Navigating major technological change requires novel research on key technology policy and regulation – from competition to taxation and cybersecurity. Digital Pathways at Oxford explores the strengths and weaknesses of emerging practice around policy and regulation of digital technologies in developing nations, and provide concrete proposals to improve them.

The research is grounded in a clear appreciation for developing countries' political, institutional, social, and economic realities, and will examine the key issues arising at three levels – the individual, the nation, and the international. The team at the Blavatnik School of Government works closely with researchers across the University of Oxford, including the Oxford Martin School, the Oxford Internet Institute, the Department of Economics, and the Department of Computer Science.

Digital Pathways at Oxford also houses capacity-building and implementation work with extensive international collaboration.
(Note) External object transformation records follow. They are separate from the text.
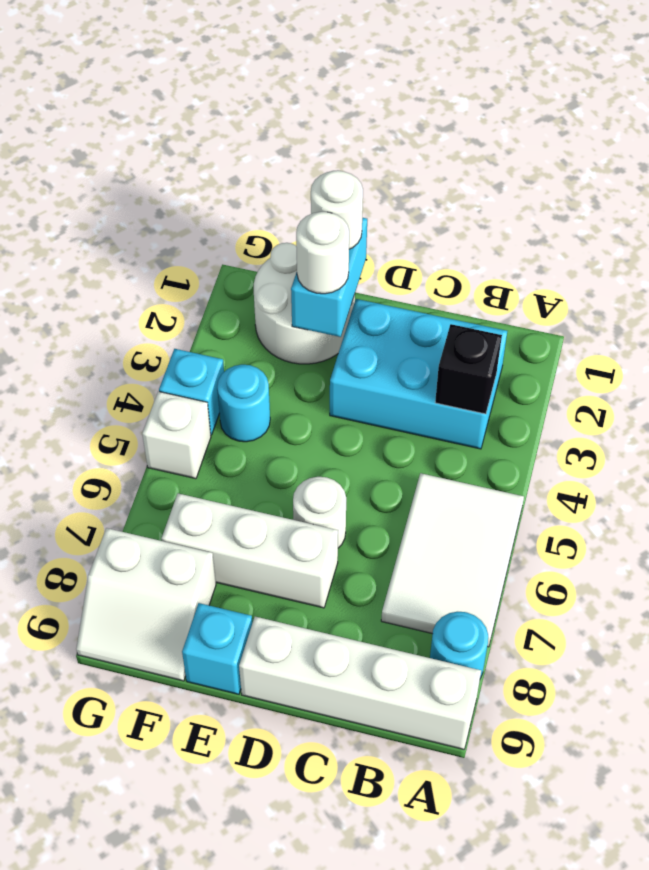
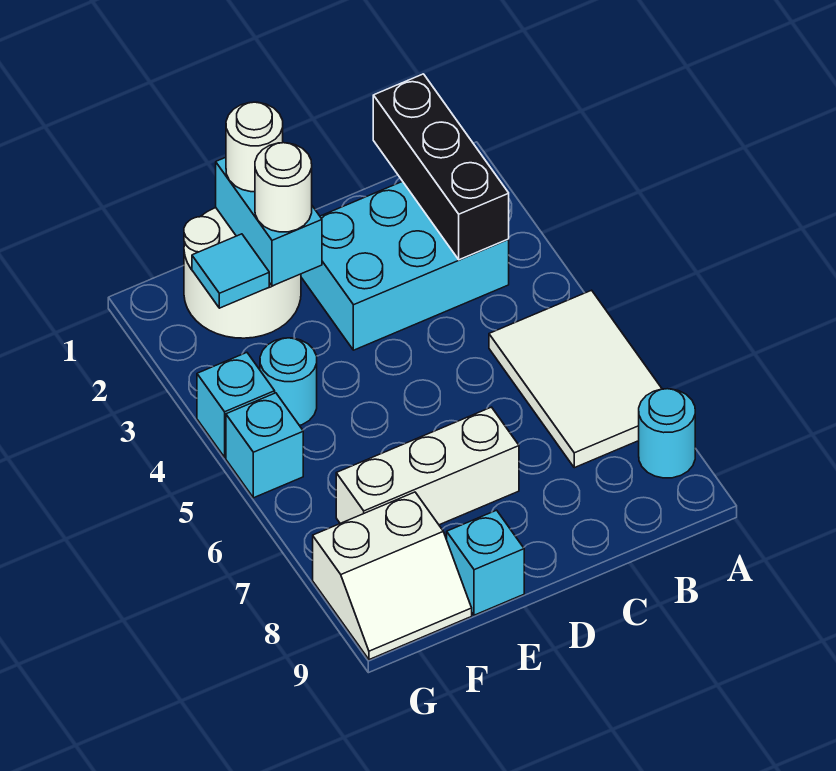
white 1x4 brick [239,617,481,749] -> none
black 1x1 brick [435,324,502,414] -> black 1x3 brick [373,74,509,260]
white 1x1 round brick [293,477,346,548] -> none
none -> cyan 1x1 tile [192,234,269,308]
white 1x1 brick [142,391,211,479] -> cyan 1x1 brick [226,393,303,498]

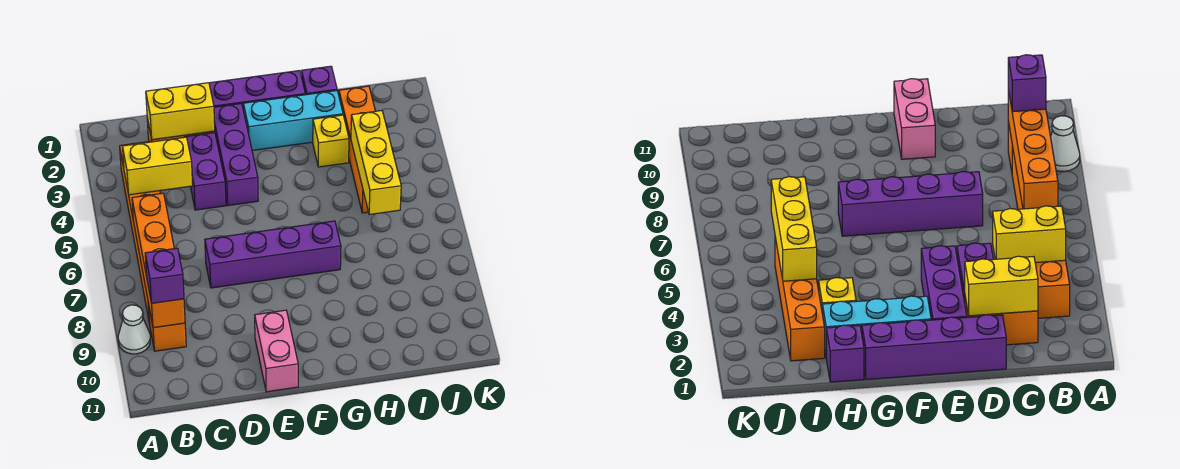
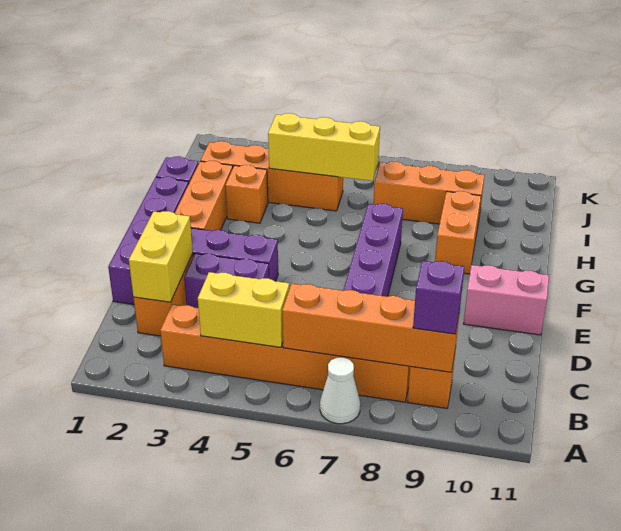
white 1x1 cone [118,305,150,354] -> white 1x1 cone moved to [320,357,360,424]
yellow 1x2 brick [122,137,193,195] -> yellow 1x2 brick turned to [198,272,289,347]
cyan 1x3 brick [243,91,343,151] -> orange 1x3 brick [175,161,233,231]
none -> orange 1x2 brick [435,191,481,274]
yellow 1x1 brick [313,115,349,167] -> orange 1x1 brick [225,165,268,223]
none -> orange 1x3 brick [374,162,485,224]

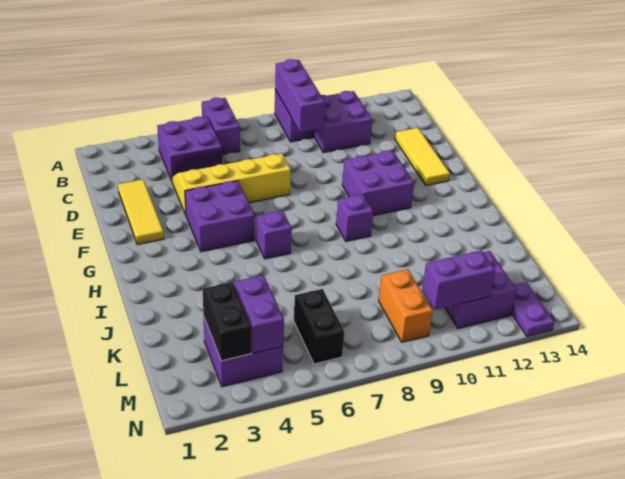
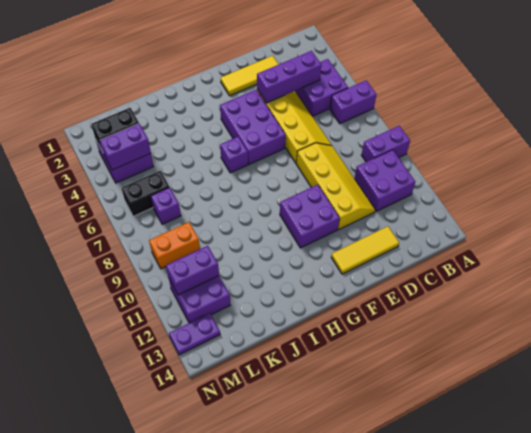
purple 1x3 brick [275,59,325,132] -> purple 1x3 brick moved to [257,51,322,103]
none -> yellow 2x4 slope [296,143,375,229]
purple 2x2 brick [185,181,255,252] -> purple 2x3 brick [220,90,286,164]
purple 1x1 brick [336,194,373,241] -> purple 1x1 brick moved to [151,187,181,224]
purple 1x2 brick [422,250,495,310] -> purple 1x2 brick turned to [166,246,219,295]

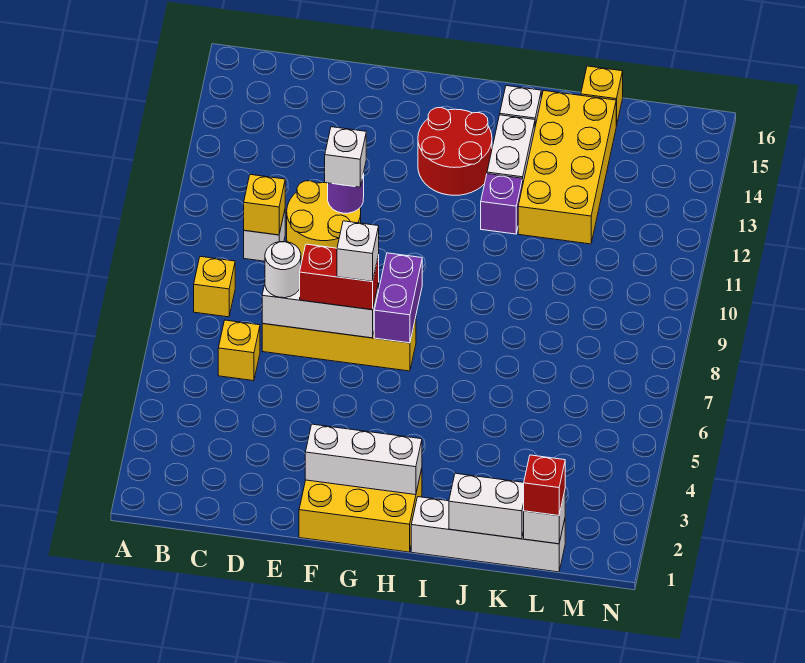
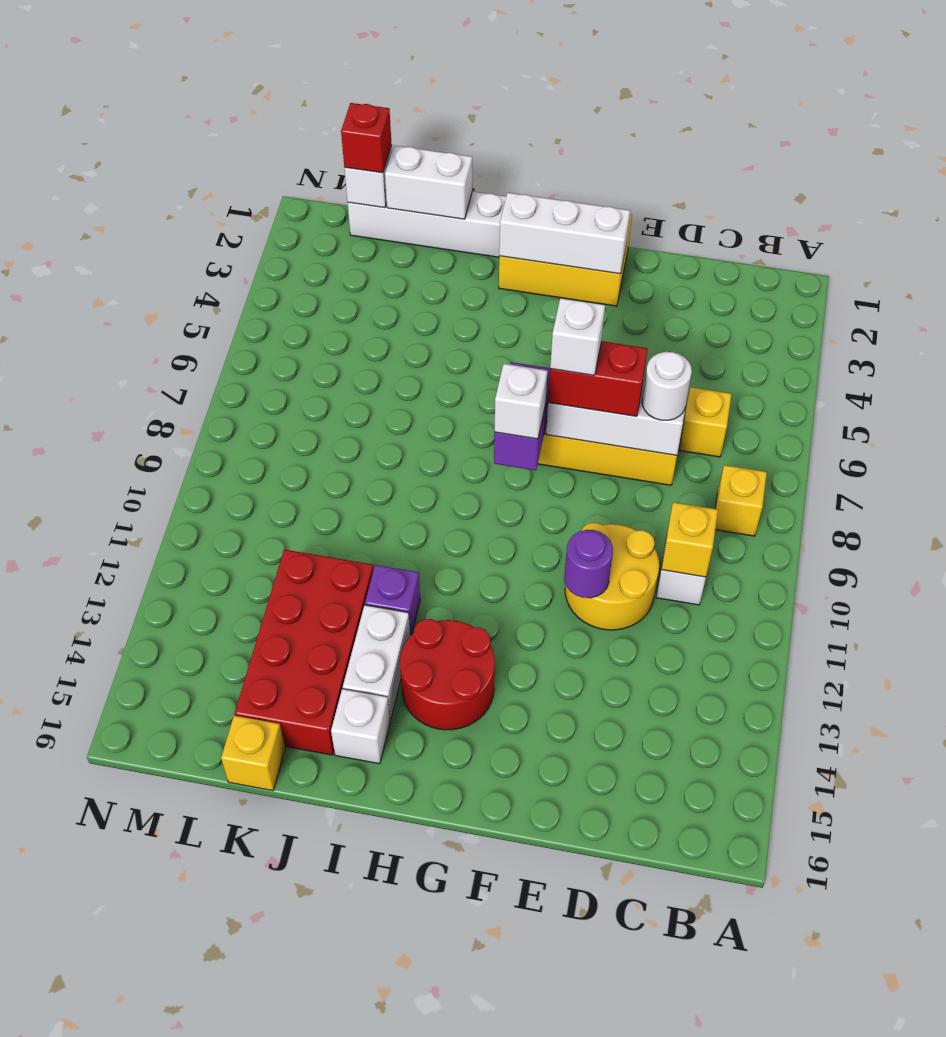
white 1x1 brick [325,127,366,187] -> white 1x1 brick moved to [495,364,548,439]
yellow 2x4 brick [518,91,616,244] -> red 2x4 brick [235,550,373,755]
The programme works with a number of countries using the Digital Economy Kit to craft national strategies for economic transformation in a number of partner countries, with the support of the Foreign, Commonwealth and Development Office (FCDO). Funding from GCRF Research England and the Omidyar Network will also allow us to work with research partners from Africa and Asia and to leverage our relationship with developing countries' governments to offer implementable solutions for current challenges.

The work conducted by Digital Pathways at Oxford will ultimately provide the basis to identify further interconnected research questions, laying the groundwork for a future centre devoted to the interdisciplinary study of the governance of digital technologies.